Тем не менее предъявленное обвинение говорило о заранее задуманном жестоком намерении убийства и грабежа. На столе вещественных доказательств лежал огромный окровавленный кусок бревна – орудие убийства. Стол был буквально завален награбленными вещами. Герман утверждал, что один убил старуху, а Осташев будто бы вообще не знал о том, что они идут на убийство. Выяснилась и еще одна любопытная деталь: совершив убийство, Герман и Осташев перебрались на лодке на другую сторону Невы и попытались спрятать узел с награбленным в Петровском парке, но были замечены городовым.
Вердикт присяжных заседателей в отношении убийц старухи-процентщицы был однозначный: виновны! Причем Герман – «в убийстве в запальчивости и раздражении», а Осташев – «в пособничестве». Суд приговорил Германа к каторжным работам на четыре года, а Осташева отправил в арестантские отделения на пять лет.
«Рекорд жестокости»
«Дело Гилевича» стало одним из самых громких преступлений Петербурга в начале ХХ века. Началось все с кошмарного убийства, которое своей дикой жестокостью потрясло не только обычных горожан, но и многое повидавших сыщиков. Утром 4 октября 1909 года в одной из квартир в доме на углу Фонтанки и Лештукова переулка (ныне переулок Джамбула) обнаружили зверски убитого мужчину. Труп, исколотый кинжалом, был обезглавлен.

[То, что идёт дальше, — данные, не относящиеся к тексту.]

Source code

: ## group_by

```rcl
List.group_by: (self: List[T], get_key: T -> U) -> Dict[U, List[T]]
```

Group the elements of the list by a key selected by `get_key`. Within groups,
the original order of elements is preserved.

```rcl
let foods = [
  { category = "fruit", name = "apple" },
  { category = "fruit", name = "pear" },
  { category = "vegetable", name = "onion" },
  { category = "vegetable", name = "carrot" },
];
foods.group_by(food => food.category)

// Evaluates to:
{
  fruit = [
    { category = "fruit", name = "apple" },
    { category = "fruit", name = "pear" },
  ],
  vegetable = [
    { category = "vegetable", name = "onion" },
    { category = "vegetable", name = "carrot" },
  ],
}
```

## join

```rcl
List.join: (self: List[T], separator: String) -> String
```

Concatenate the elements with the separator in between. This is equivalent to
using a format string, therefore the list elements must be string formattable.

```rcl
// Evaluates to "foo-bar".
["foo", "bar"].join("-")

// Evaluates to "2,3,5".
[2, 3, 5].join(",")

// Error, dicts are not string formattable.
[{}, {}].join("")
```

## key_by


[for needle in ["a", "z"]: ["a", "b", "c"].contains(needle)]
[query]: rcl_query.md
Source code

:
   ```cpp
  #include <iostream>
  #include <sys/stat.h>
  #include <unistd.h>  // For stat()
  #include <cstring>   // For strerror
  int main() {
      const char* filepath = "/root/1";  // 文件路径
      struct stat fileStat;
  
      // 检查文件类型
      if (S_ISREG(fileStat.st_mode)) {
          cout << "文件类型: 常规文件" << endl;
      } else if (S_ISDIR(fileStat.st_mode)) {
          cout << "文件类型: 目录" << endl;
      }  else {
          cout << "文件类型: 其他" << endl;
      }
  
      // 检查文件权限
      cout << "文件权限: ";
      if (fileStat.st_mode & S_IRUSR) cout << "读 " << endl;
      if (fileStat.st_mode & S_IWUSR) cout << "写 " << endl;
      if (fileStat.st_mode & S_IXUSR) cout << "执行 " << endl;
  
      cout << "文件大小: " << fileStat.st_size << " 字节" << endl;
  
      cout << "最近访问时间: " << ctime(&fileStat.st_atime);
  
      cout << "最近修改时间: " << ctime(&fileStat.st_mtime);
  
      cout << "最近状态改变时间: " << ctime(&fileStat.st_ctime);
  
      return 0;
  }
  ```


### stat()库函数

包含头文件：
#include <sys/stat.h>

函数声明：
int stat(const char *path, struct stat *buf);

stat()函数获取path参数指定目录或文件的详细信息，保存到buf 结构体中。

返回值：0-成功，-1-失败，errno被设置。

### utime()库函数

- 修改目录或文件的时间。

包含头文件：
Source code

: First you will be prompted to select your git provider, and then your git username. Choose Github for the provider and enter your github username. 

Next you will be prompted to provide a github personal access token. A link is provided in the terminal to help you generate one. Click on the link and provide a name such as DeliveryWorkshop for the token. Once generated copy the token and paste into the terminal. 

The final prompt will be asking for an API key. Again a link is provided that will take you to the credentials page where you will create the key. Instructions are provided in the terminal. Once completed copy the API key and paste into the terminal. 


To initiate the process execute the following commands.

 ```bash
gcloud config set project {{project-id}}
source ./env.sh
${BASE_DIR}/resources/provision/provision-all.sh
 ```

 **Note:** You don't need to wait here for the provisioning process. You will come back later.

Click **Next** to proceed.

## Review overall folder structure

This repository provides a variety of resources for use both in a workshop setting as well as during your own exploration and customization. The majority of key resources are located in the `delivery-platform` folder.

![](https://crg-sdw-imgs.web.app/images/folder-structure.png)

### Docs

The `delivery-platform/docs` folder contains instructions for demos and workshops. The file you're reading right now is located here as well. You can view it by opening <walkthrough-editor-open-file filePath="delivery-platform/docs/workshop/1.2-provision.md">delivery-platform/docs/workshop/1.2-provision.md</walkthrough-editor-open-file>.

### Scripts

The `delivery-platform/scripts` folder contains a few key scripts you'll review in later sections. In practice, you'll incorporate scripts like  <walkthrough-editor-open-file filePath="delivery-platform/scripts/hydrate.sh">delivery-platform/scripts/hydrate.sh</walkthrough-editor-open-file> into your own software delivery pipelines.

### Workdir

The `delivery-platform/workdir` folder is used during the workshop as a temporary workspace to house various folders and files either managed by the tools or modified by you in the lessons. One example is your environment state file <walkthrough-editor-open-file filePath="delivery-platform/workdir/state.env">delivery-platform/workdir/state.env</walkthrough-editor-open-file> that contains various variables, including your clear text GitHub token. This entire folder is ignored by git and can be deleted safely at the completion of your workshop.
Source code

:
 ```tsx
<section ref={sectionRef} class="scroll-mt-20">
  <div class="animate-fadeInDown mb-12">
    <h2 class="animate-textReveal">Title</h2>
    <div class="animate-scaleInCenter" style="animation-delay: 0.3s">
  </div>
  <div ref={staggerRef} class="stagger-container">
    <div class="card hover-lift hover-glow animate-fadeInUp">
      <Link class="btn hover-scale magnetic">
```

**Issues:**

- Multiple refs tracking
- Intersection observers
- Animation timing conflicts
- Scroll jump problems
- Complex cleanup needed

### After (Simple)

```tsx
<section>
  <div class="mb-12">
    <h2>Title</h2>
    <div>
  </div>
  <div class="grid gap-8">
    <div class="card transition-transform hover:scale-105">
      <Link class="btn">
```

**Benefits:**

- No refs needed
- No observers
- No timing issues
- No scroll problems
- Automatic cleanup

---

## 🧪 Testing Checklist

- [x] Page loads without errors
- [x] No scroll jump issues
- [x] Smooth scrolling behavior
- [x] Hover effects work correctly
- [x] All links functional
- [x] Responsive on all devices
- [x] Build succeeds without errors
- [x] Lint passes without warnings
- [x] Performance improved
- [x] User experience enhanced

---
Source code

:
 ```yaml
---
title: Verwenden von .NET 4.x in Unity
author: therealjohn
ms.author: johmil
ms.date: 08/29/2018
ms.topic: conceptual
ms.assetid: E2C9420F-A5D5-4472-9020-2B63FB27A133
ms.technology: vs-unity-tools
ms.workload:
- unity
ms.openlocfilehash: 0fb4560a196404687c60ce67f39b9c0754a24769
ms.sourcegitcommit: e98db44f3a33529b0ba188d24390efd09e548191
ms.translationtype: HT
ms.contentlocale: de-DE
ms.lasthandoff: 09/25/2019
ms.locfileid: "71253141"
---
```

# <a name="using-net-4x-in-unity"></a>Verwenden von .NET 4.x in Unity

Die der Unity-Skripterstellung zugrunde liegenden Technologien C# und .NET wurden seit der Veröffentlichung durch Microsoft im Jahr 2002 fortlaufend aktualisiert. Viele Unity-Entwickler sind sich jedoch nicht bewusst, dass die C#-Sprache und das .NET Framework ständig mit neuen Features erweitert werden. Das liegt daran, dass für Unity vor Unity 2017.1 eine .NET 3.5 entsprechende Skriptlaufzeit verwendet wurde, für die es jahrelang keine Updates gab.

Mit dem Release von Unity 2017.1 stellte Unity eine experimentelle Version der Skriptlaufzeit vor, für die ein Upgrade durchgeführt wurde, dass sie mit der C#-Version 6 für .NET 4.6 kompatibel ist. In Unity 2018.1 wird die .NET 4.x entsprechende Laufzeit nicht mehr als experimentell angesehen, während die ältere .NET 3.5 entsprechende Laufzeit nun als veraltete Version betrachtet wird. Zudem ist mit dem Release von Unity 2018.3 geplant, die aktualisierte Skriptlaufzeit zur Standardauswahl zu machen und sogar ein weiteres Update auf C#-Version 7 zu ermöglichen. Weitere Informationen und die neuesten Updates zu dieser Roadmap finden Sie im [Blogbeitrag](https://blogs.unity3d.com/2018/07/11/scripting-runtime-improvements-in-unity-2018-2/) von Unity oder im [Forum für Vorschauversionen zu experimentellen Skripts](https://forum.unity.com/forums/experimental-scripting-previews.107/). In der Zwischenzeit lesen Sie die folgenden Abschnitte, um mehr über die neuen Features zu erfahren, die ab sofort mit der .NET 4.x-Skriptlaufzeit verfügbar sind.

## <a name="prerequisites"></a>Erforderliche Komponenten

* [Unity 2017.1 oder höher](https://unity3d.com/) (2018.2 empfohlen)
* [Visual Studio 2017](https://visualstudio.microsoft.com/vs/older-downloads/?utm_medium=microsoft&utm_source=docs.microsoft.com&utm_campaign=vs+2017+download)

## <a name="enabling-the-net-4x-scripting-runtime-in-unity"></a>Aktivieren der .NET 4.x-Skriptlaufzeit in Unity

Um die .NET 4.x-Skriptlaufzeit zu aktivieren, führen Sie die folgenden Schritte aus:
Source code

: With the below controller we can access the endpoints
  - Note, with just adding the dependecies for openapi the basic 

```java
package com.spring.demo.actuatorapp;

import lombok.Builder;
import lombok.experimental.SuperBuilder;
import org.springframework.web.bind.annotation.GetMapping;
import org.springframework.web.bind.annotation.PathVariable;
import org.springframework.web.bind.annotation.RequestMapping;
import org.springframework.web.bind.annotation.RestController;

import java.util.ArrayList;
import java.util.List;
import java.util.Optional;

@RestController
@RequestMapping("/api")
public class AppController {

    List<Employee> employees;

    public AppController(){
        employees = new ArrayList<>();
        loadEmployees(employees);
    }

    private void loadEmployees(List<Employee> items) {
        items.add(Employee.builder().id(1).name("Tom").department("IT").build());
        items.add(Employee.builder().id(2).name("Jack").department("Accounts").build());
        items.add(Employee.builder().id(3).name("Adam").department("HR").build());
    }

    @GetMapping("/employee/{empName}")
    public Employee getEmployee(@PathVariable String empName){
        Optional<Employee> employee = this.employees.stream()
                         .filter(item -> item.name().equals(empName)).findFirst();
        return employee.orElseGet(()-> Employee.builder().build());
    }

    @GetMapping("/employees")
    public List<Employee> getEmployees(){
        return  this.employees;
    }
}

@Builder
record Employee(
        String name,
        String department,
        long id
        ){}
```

Невозможно описать ужас, вызываемой картиной этого преступления. Отрезанная голова убитого лежала рядом, причем с нее был снят скальп: кожа содрана, веки вырезаны, губы, нос и уши отрезаны. Вокруг лужи крови. В спальне нашли окровавленный кинжал, им злодей дважды проткнул сердце убитому и вскрыл ему грудную клетку. Обнаружили также нож и бритву, которыми убийца изуродовал лицо своей жертвы. Кроме того, нашли кастрюлю, где злодей сжег отрезанные части лица.
Как оказалось, владелица квартиры сдала ее неделю назад явившемуся нанимателю, молодому человеку по фамилии Федоров. Вечером он приехал на эту квартиру с неким господином и выставил вон служанку. Когда наутро она стала звонить в квартиру, никто не отзывался. Послали за дворником, вскрыли дверь и обнаружили страшное злодеяние.